Un lento respirar. Abrir ampliamente los pulmones, lento y profundo. Los pies apoyados en apenas un pedazo de tierra. Al este se extiende un amplio y árido cañadón, al oeste se alza un rocoso cerro como un atalaya al universo en el medio de la meseta. Al sur y al norte los perfiles de los cerros se vuelven azules a la distancia. El viento soberano estremece cada hierba, cada mata. Ágiles ráfagas elevan centenares, miles, casi infinitas partículas de polvo que avanzan cañadón al este. En el medio de uno de esos cósmicos ventarrones veo lo único y lo múltiple. Los granos de tierra, como una tormenta de diminutos kamikazes se estrellan en mi rostro, en mis manos, se hunden como zapadores en mi pelo, arañan como brutales inquisidores la delicada membrana de mis pupilas. Intento ver. Un carancho se abandona al viento, y el viento asume su forma. Las alas abarcan la extensa meseta, y observo pasar la sombra de su altivez por la superficie del mundo.

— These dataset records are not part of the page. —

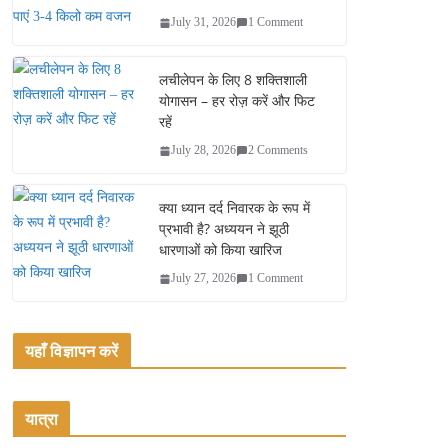
July 31, 2026
1 Comment
लचीलेपन के लिए 8 शक्तिशाली
योगासन – हर रोज़ करें और फिट
रहें
July 28, 2026
2 Comments
क्या ध्यान दर्द निवारक के रूप में
प्रभावी है? अध्ययन ने झूठी
धारणाओं को किया खारिज
July 27, 2026
1 Comment
यहाँ विज्ञापन करें
यात्रा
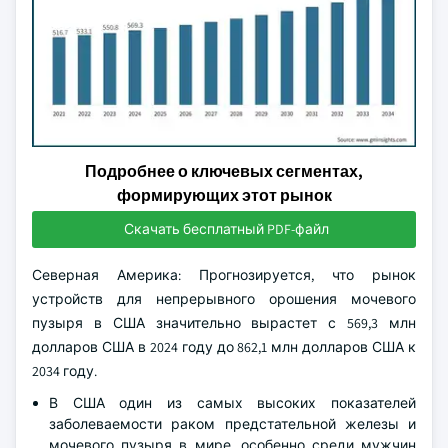
Подробнее о ключевых сегментах,
формирующих этот рынок
Скачать бесплатный PDF-файл
Северная Америка: Прогнозируется, что рынок
устройств для непрерывного орошения мочевого
пузыря в США значительно вырастет с 569,3 млн
долларов США в 2024 году до 862,1 млн долларов США к
2034 году.
В США один из самых высоких показателей
заболеваемости раком предстательной железы и
мочевого пузыря в мире, особенно среди мужчин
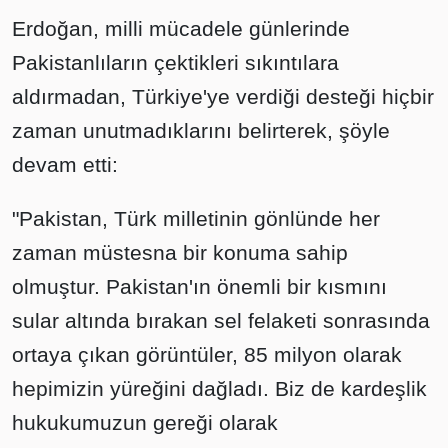
Erdoğan, milli mücadele günlerinde
Pakistanlıların çektikleri sıkıntılara
aldırmadan, Türkiye'ye verdiği desteği hiçbir
zaman unutmadıklarını belirterek, şöyle
devam etti:
"Pakistan, Türk milletinin gönlünde her
zaman müstesna bir konuma sahip
olmuştur. Pakistan'ın önemli bir kısmını
sular altında bırakan sel felaketi sonrasında
ortaya çıkan görüntüler, 85 milyon olarak
hepimizin yüreğini dağladı. Biz de kardeşlik
hukukumuzun gereği olarak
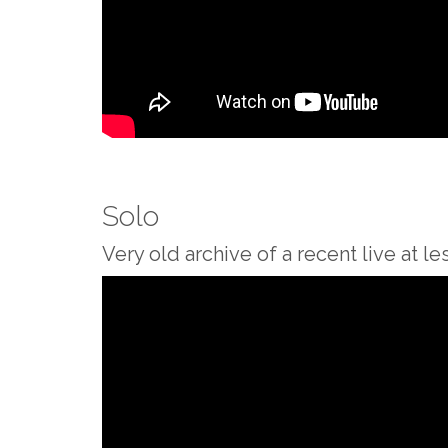
Solo
Very old archive of a recent live at le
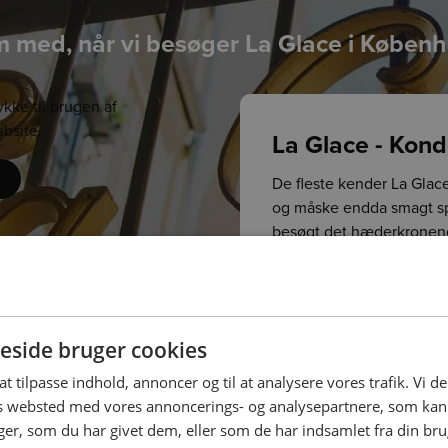
 med, når vi besøger La Glace i Køben
ykke til brugen af
bsite.
La Glace - Kond
De fleste kender La Gla
og måske endda smagt spo
besøgt det hæderkronende
(tillykke med de 25 år s
og se, hvilke tanker, der
Se artiklen om La Glace
side bruger cookies
 at tilpasse indhold, annoncer og til at analysere vores trafik. Vi 
es websted med vores annoncerings- og analysepartnere, som k
r, som du har givet dem, eller som de har indsamlet fra din brug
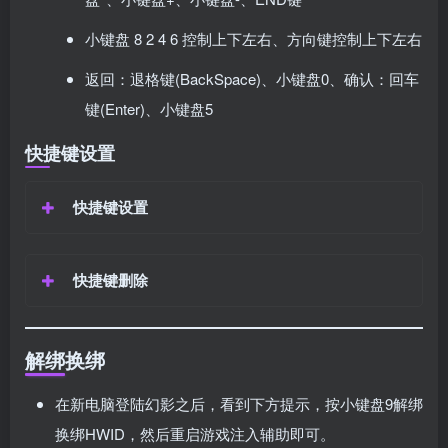
小键盘 8 2 4 6 控制上下左右、方向键控制上下左右
返回：退格键(BackSpace)、小键盘0、确认：回车
键(Enter)、小键盘5
快捷键设置
快捷键设置
快捷键删除
解绑换绑
在新电脑登陆幻影之后，看到下方提示，按小键盘9解绑
换绑HWID，然后重启游戏注入辅助即可。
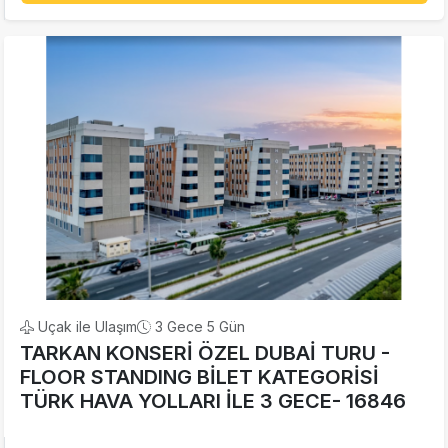
Uçak ile Ulaşım
3 Gece 5 Gün
TARKAN KONSERİ ÖZEL DUBAİ TURU -
FLOOR STANDING BİLET KATEGORİSİ
TÜRK HAVA YOLLARI İLE 3 GECE- 16846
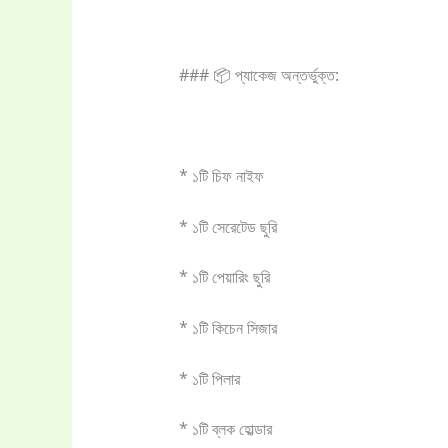
### 📦 প্যাকেজ অন্তর্ভুক্ত:
* ১টি চিফ নাইফ
* ১টি সেরেটেড ছুরি
* ১টি পেয়ারিং ছুরি
* ১টি কিচেন সিজার
* ১টি পিলার
* ১টি ব্লক হোল্ডার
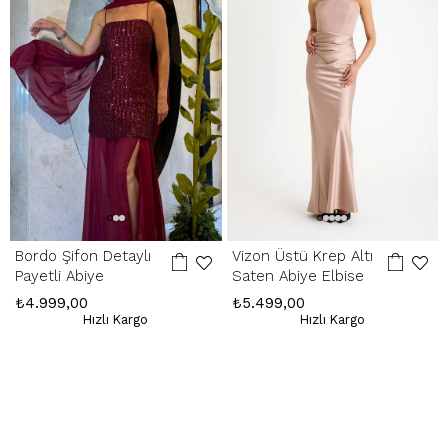
İade Adresimiz:
Kemerkaya Mah. Halkevi Cad. No 11 SpringStore - Ortahisar
/ Trabzon
Whatsapp Çağrı Merkezi:
085053217175
Bordo Şifon Detaylı
Vizon Üstü Krep Altı
Payetli Abiye
Saten Abiye Elbise
₺4.999,00
₺5.499,00
Hızlı Kargo
Hızlı Kargo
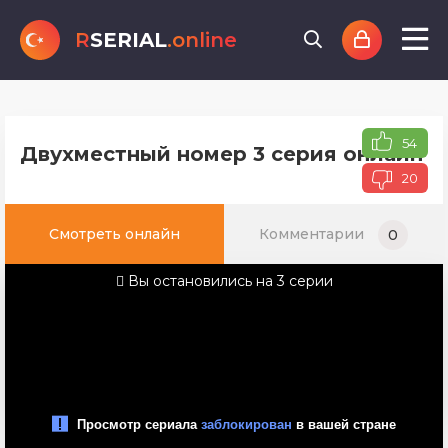
R
SERIAL
.online
54
Двухместный номер 3 серия онлайн т
20
Смотреть онлайн
Комментарии
0
Вы остановились на 3 серии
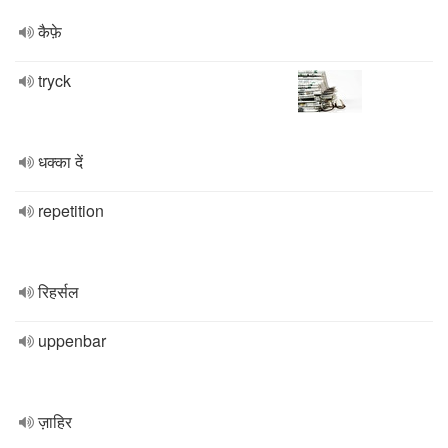
कैफ़े
tryck
धक्का दें
repetition
रिहर्सल
uppenbar
ज़ाहिर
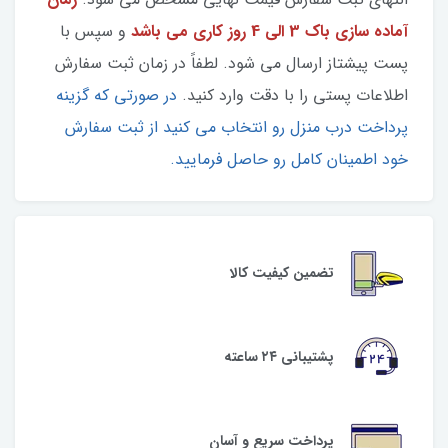
آماده سازی باک 3 الی 4 روز کاری می باشد
و سپس با
پست پیشتاز ارسال می شود. لطفاً در زمان ثبت سفارش
اطلاعات پستی را با دقت وارد کنید.
در صورتی که گزینه
پرداخت درب منزل رو انتخاب می کنید از ثبت سفارش
خود اطمینان کامل رو حاصل فرمایید.
تضمین کیفیت کالا
پشتیبانی ۲۴ ساعته
پرداخت سریع و آسان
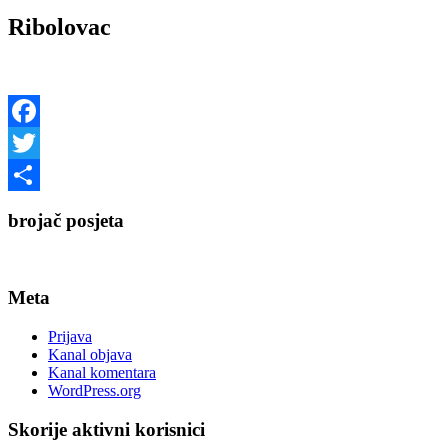
Ribolovac
Facebook
Twitter
Share
brojač posjeta
Meta
Prijava
Kanal objava
Kanal komentara
WordPress.org
Skorije aktivni korisnici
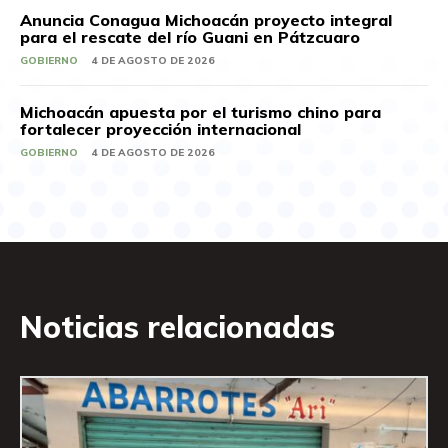
Anuncia Conagua Michoacán proyecto integral
para el rescate del río Guani en Pátzcuaro
GOBIERNO
4 DE AGOSTO DE 2026
Michoacán apuesta por el turismo chino para
fortalecer proyección internacional
GOBIERNO
4 DE AGOSTO DE 2026
Noticias relacionadas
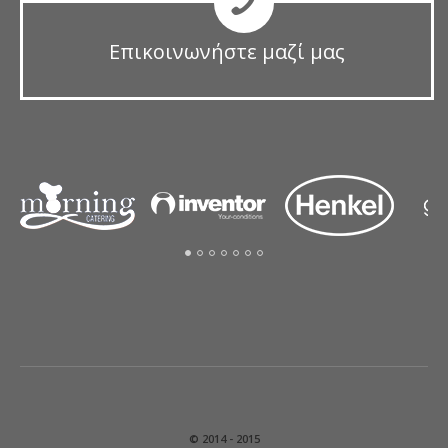
Επικοινωνήστε μαζί μας
© 2014 - 2015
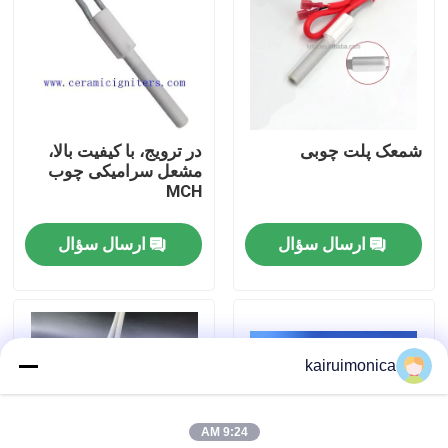
نمایش واقعیت مجازی
درباره ما
شمعک پلت چوبی
در ترویج، با کیفیت بالا،
مشعل سرامیکی چوب
تور کارخانه
MCH
ارسال سؤال
ارسال سؤال
کنترل کیفیت
با ما تماس بگیرید
kairuimonica
اخبار
9:24 AM
درخواست نقل قول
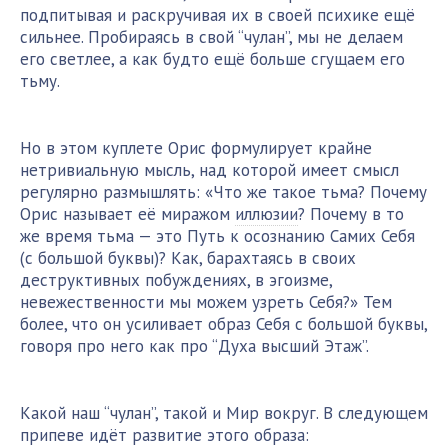
подпитывая и раскручивая их в своей психике ещё
сильнее. Пробираясь в свой “чулан”, мы не делаем
его светлее, а как будто ещё больше сгущаем его
тьму.
Но в этом куплете Орис формулирует крайне
нетривиальную мысль, над которой имеет смысл
регулярно размышлять: «Что же такое тьма? Почему
Орис называет её миражом
иллюзии
? Почему в то
же время тьма — это Путь к осознанию Самих Себя
(с большой буквы)? Как, барахтаясь в своих
деструктивных побуждениях, в эгоизме,
невежественности мы можем узреть Себя?» Тем
более, что он усиливает образ Себя с большой буквы,
говоря про него как про “Духа высший Этаж”.
Какой наш “чулан”, такой и Мир вокруг. В следующем
припеве идёт развитие этого образа:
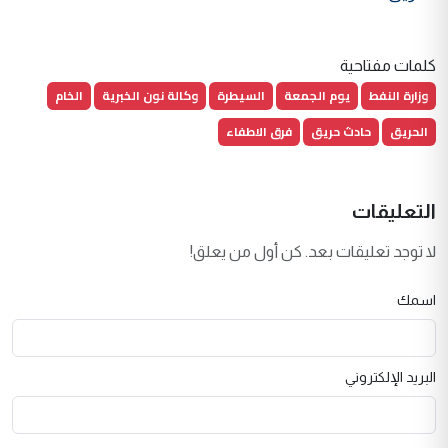
كلمات مفتاحية
وزارة النفط
يوم الجمعة
السيطرة
وكالة نون الخبرية
الخام
الحريق
حادث حريق
فرق الاطفاء
التعليقات
لا توجد تعليقات بعد. كن أول من يعلق!
اسمك
البريد الإلكتروني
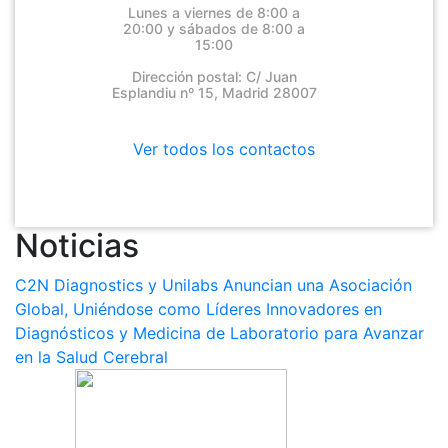
Lunes a viernes de 8:00 a
20:00 y sábados de 8:00 a
15:00
Dirección postal: C/ Juan
Esplandiu nº 15, Madrid 28007
Ver todos los contactos
Noticias
C2N Diagnostics y Unilabs Anuncian una Asociación
Global, Uniéndose como Líderes Innovadores en
Diagnósticos y Medicina de Laboratorio para Avanzar
en la Salud Cerebral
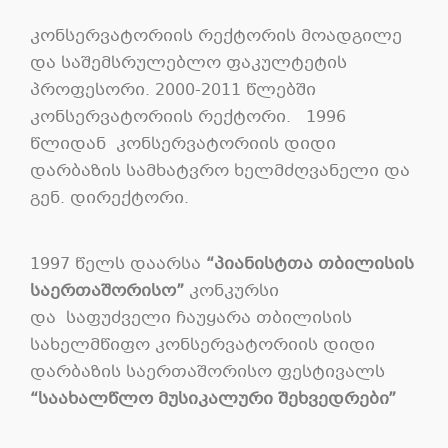
კონსერვატორიის რექტორის მოადგილე
და საშემსრულებლო ფაკულტეტის
პროფესორი. 2000-2011 წლებში
კონსერვატორიის რექტორი. 1996
წლიდან კონსერვატორიის დიდი
დარბაზის სამხატვრო ხელმძღვანელი და
გენ. დირექტორი.
1997 წელს დაარსა
“პიანისტთა თბილისის
საერთაშორისო”
კონკურსი
და საფუძველი ჩაუყარა თბილისის
სახელმწიფო კონსერვატორიის დიდი
დარბაზის საერთაშორისო ფესტივალს
“საახალწლო მუსიკალური შეხვედრები”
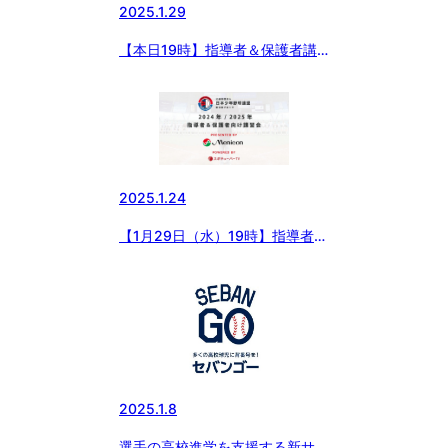
2025.1.29
【本日19時】指導者＆保護者講
習会開催！
2025.1.24
【1月29日（水）19時】指導者＆
保護者講習会開催！
2025.1.8
選手の高校進学を支援する新サー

Cierro los ojos. Abro los brazos. Intento ser el carancho, el viento, o apenas ese grano de tierra desaforado, rodando y volando. Chocando y rebotando rumbo al océano a centenares de kilómetros de aquí. La tela de mi camisa estalla como una vela desgarrada por la tormenta. Sonrío con los ojos cerrados. Un barco varado en el medio de la meseta, esa imagen se construye en mi cabeza mientras la tela gime y gime. Un anciano barco escorado sobre una mata de molle, a un paso de un Ararat sin dios. Después de todo esta extensa superficie fue el fondo del mar. De un mar sin piratas, sin toscas embarcaciones pesqueras de algún ancestral antepasado del hombre. El fondo de un mar muy viejo. Tan viejo como el viento que zumba en mis oídos, que zumba como debe zumbar el universo. La nube de tierra pasa, abro los ojos y la veo alejarse. Una mancha pálida, que como un lente volador tiñe de mayor tristeza los apagados colores de la meseta. El carancho decide esconder sus alas y se derrumba. Como una piedra del cielo se precipita y a escasos metros de la tierra abre sus alas y detiene su caída. Las garras abiertas.
Vuelvo mi rostro hacia el oeste y camino rumbo al cerro Guacho. En una de sus laderas una pequeña gruta sirve de cobijo a un altar. En ella la figura de una virgen está rodeada de algunas ofrendas. Botellas con agua, billetes viejos, monedas, estampitas, y alguna breve carta en la cual la letra es apenas legible. En la tosca caligrafía que expresa un ruego se intuye el amor y la reverencia. Imagino los ojos expresivos colocando bajo una piedra, al lado de la pequeña estatua, su oración. Las rodillas hincadas, la mano dibujando sobre su pecho la cruz. Puedo ver, casi sin esfuerzo, el trazo dibujado en el aire, y el último beso sellando la alianza del hombre con los dioses. Al lado de la carta un ramo de flores de plástico. Los pétalos rojos de una rosa y los pétalos amarillos de un clavel resplandecen con insólita insolencia en el casi monocromático paisaje. Flores de plástico de edad indefinida. Frías ofrendas cuyo único calor fue transmitido por la mano devota. Alzo la vista y pienso: ¿Se puede rezar bajo este cielo que de tan límpido parece despoblado de ángeles y dioses? Trepo por las empinadas laderas del cerro. Dejo atrás la última efigie de la creencia humana. La triste mirada de la virgen, elevada hacia el cielo, parece resignarse a mi ascenso, y ya parado sobre la explanada que remata el cerro, observo. El sol declina hacia el oeste, grandes nubes cambian de colores. Blancas, rosas, rojas, suavemente azules. El cielo es más intenso que la tierra, el cielo vibra de colores hasta enrojecerse con un fuego solar profundo y cambiante que, sanguíneo y gigante, se extiende sobre el horizonte. El viento acompaña con profundos suspiros al crepúsculo.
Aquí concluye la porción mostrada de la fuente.